_TASK REQUIREMENTS_
Take every line from the data that has the word "assign" in it.

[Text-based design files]
____
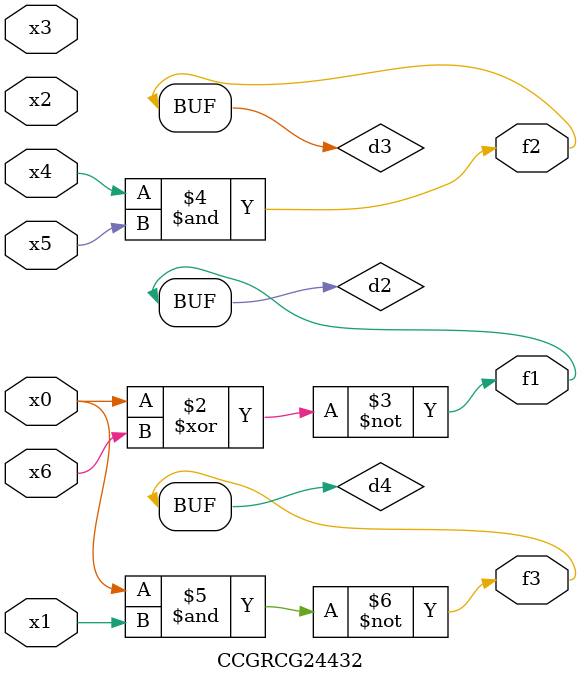
<source format=v>
module CCGRCG24432(
	input x0, x1, x2, x3, x4, x5, x6,
	output f1, f2, f3
);

	wire d1, d2, d3, d4;

	nor (d1, x0);
	xnor (d2, x0, x6);
	and (d3, x4, x5);
	nand (d4, x0, x1);
	assign f1 = d2;
	assign f2 = d3;
	assign f3 = d4;
endmodule

</source>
____
_OUTPUT_
	assign f1 = d2;
	assign f2 = d3;
	assign f3 = d4;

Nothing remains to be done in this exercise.